9782020592581

  • La derniere lecon

    Noëlle Châtelet

    • Seuil
    • 27 Août 2004

    Une femme âgée, qui n'est cependant ni malade ni réellement diminuée, décide de mettre un terme à ses jours et demande à ses enfants de la soutenir dans ce geste, de lui en donner le courage. Quelque temps plus tard, la fille fait le récit de cette « mort digne », et, d'une certaine façon, entreprend de briser un tabou, d'apprivoiser une peur.
    D'emblée, deux éléments donnent le ton : l'annonce d'un « calendrier » (ce sera à telle date) et le choix de la forme épistolaire, à la deuxième personne : lettre d'une fille à sa mère qui ne la lira jamais. Je crois que cette forme est déterminante dans la réussite du projet, en ce qu'elle crée une familiarité, une immédiateté pour le lecteur : on le savait, Noëlle Châtelet est un écrivain de l'empathie.
    Mais on quitte assez vite les rivages de la colère, de la révolte (légitimes) face à l'insoutenable demande maternelle, pour gagner des eaux beaucoup moins froides, sinon paisibles : le portr ait d'une femme de tempérament, atypique, généreuse et même cocasse par moments. (Une de ses « blagues » annuelles: souhaiter un bon anniversaire à sa fille en imitant, dans le téléphone, les vagissements d'un nouveau-né, sans dire un mot).
    Il y a une image récurrente qui fait office de passerelle entre ces thèmes et ces époques, entre la vieillesse et l'enfance.

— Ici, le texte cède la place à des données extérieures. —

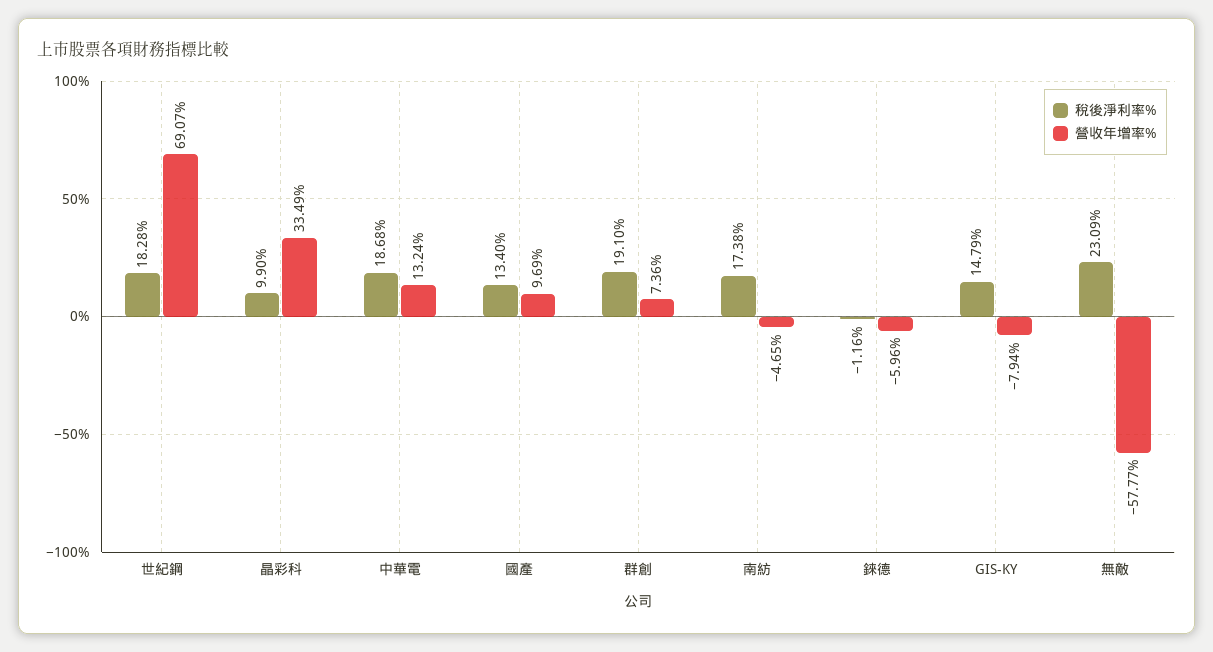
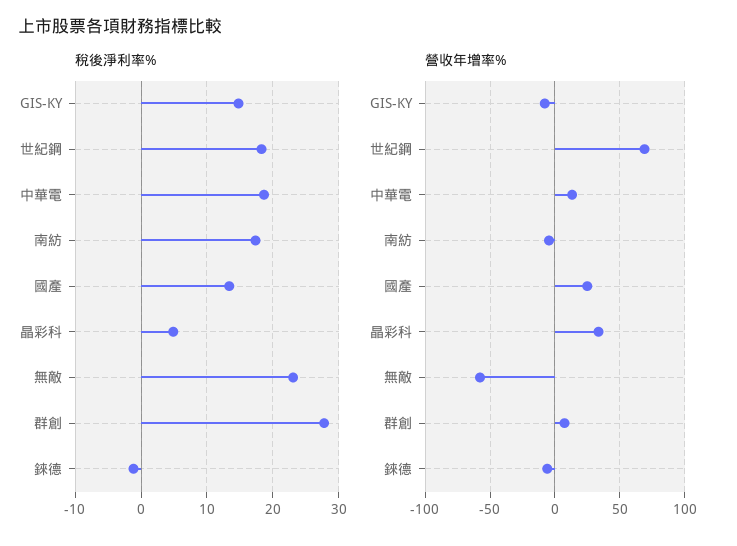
  {
    "稅後淨利率%": {
      "世紀鋼": 18.28,
-     "晶彩科": 9.9,
+     "晶彩科": 5,
      "中華電": 18.68,
      "國產": 13.4,
-     "群創": 19.1,
+     "群創": 28,
      "南紡": 17.38,
      "錸德": -1.16,
      "GIS-KY": 14.79,
      "無敵": 23.09
    },
    "營收年增率%": {
      "世紀鋼": 69.07,
      "晶彩科": 33.49,
      "中華電": 13.24,
-     "國產": 9.69,
+     "國產": 25,
      "群創": 7.36,
      "南紡": -4.65,
      "錸德": -5.96,
      "GIS-KY": -7.94,
      "無敵": -57.77
    }
  }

Il s'agit d'une petite scène très concrète, retrouvée sur une photo : la mère aide sa fillette à faire pipi, et pour cela elle la tient en l'air, déculottée au-dessus des herbes. Noëlle Châtelet y voit une illustration de l'interdépendance, qui se renverse avec le temps. Les herbes qui piquent sont la menace, le néant, le monde d'en bas. La fillette : « Tu me tiens biens ? » « Oui, je te tiens.» L'heure est venue où c'est à la
    mère de poser la question : « Tu me tiens ? »
    Ceux qui ont été les témoins proches de la disparition de Mireille Jospin remarqueront le travail d'épuration que Noëlle a su accomplir, au bénéfice d'une vision adoucie, littéraire, sublimée. Le récit n'est pas gouverné par l'anecdote mais par l'efflorescence des images physiques / symboliques. Les dernières pages sont de ce point de vue une grande réussite, bouleversante, un mélange de suspens (le « compte à rebours » sans cesse différé) et d'apothéose (la réconciliation mère-fille).